Exercise:
Starting with the line that contains "pinky tip: (368, 368)" and stopping after the line that contains "middle mcp: (626, 279)", copy the entries below exactly. Include nothing else.

[Available data — start]

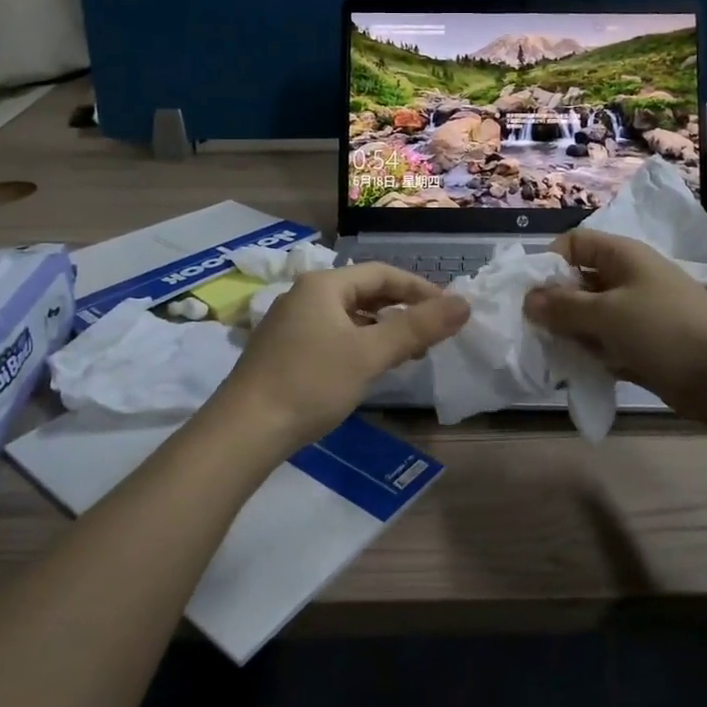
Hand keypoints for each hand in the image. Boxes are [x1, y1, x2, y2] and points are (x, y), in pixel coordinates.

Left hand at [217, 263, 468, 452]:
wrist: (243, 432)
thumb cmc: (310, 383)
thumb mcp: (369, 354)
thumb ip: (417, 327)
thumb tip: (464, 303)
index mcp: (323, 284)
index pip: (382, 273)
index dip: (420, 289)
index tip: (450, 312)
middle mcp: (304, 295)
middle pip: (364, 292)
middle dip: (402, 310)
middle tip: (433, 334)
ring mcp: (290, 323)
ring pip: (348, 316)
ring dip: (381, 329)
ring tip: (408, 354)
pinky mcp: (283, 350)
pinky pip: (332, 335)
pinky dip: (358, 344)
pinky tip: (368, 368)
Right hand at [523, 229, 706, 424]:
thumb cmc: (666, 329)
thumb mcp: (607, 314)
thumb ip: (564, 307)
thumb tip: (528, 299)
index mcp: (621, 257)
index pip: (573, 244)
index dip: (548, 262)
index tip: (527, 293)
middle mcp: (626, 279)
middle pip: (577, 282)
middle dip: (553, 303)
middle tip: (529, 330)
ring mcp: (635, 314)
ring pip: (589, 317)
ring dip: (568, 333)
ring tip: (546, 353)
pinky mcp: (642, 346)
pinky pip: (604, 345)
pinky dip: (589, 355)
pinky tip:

[Available data — finish]

Result below:
pinky tip: (368, 368)
Right hand at [523, 229, 706, 424]:
thumb cmc: (666, 329)
thumb mcp: (607, 314)
thumb ip: (564, 307)
thumb tip: (528, 299)
index mcp: (621, 257)
index pip: (573, 244)
index dip: (548, 262)
index tip: (527, 293)
middle mcp: (626, 279)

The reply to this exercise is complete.